Technical Report of Nomi Team in the Environmental Sound Deepfake Detection Challenge 2026

Authors: Candy Olivia Mawalim, Haotian Zhang, Shogo Okada

Published: 2025-12-05 03:37:18+00:00

AI Summary

This paper presents the Nomi Team's work for the ICASSP 2026 Environmental Sound Deepfake Detection (ESDD) Challenge. They propose an audio-text cross-attention model to address unseen generators and low-resource black-box scenarios. Experiments demonstrate competitive EER improvements over the challenge baseline, particularly when integrating semantic text and using an ensemble model.

Abstract

This paper presents our work for the ICASSP 2026 Environmental Sound Deepfake Detection (ESDD) Challenge. The challenge is based on the large-scale EnvSDD dataset that consists of various synthetic environmental sounds. We focus on addressing the complexities of unseen generators and low-resource black-box scenarios by proposing an audio-text cross-attention model.
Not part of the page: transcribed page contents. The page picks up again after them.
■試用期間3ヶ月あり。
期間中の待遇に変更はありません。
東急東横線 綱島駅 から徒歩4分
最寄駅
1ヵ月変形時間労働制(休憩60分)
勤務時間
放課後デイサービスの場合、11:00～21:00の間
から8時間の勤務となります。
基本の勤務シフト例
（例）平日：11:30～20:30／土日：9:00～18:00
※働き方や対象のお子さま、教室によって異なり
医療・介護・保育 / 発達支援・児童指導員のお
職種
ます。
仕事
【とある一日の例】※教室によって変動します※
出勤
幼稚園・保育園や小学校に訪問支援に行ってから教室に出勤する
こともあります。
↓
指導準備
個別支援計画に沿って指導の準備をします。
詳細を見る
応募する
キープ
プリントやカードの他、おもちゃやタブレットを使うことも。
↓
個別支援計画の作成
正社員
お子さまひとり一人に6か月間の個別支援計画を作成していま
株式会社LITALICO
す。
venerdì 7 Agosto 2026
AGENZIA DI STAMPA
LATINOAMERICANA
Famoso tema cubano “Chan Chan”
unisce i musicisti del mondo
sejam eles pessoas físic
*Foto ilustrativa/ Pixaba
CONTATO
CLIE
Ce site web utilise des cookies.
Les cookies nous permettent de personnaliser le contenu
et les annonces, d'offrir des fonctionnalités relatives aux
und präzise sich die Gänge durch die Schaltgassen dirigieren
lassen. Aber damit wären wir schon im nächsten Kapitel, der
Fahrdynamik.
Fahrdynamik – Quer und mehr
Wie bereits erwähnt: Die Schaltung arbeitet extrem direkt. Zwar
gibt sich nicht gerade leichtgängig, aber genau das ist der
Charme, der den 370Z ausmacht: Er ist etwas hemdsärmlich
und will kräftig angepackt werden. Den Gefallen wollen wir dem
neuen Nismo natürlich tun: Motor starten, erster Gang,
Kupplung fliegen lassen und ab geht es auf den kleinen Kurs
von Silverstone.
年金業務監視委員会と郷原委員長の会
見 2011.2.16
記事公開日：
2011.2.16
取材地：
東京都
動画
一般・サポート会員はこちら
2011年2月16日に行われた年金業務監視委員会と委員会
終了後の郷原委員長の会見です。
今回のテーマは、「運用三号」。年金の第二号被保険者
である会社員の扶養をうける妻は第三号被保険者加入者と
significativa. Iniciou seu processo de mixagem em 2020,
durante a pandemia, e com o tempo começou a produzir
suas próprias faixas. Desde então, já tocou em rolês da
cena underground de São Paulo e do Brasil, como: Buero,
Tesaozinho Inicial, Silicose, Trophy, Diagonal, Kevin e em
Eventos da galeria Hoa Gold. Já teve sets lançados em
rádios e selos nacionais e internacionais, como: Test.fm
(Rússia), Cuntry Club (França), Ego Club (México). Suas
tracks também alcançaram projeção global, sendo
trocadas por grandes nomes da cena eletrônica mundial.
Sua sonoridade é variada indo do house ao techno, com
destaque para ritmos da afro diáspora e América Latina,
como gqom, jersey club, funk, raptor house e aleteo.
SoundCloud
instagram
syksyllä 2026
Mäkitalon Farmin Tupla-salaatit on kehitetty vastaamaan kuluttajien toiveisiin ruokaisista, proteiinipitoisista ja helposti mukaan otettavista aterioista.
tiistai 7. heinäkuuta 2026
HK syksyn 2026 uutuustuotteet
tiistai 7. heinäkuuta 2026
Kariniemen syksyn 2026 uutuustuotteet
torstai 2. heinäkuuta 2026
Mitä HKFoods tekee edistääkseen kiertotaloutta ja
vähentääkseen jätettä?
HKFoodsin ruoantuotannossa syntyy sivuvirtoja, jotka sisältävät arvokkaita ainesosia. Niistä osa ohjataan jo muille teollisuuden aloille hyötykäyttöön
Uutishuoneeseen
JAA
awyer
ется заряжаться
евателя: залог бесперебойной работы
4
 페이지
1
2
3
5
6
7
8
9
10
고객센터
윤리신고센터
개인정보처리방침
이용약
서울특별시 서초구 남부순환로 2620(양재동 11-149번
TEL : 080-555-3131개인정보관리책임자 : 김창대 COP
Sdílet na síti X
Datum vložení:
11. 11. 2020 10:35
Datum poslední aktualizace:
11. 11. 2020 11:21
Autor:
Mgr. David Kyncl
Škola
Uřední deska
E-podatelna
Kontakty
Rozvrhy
Experiments with individual and combined text-audio models demonstrate competitive EER improvements over the challenge baseline (BEATs+AASIST model).


Key findings
The proposed ATCA model achieves lower EER than the BEATs+AASIST baseline in Track 1 (unseen generators, 11.28% vs 13.20%). The ensemble model (ATCA-ens) further reduces EER in both tracks, achieving 11.22% in Track 1 and 11.98% in Track 2 (low-resource black-box), outperforming the baseline (13.20% and 12.48% respectively). The text modality is particularly beneficial against unseen generators, though its impact is somewhat diminished in low-resource scenarios.
Approach
The team proposes an audio-text cross-attention (ATCA) model where acoustic features query text embeddings (derived from audio captions) to enhance audio representations. The audio backbone leverages BEATs and AASIST. An ensemble model further combines multiple ATCA variants and the BEATs-AASIST baseline with RoBERTa text features and classical regressors (gradient boosting, random forest, linear regressors) as a meta-learner.
Datasets
EnvSDD dataset (which compiles real sounds from UrbanSound8K, TAU UAS 2019 Open Dev, TUT SED 2016, TUT SED 2017, DCASE 2023 Task7 Dev, and Clotho).
Model(s)
AASIST, BEATs, RoBERTa (base), audio-text cross-attention (ATCA) model, transformer encoder-decoder for audio captioning, stacked Gated Recurrent Unit (GRU) network, gradient boosting, random forest, linear regressors.
Author countries
Japan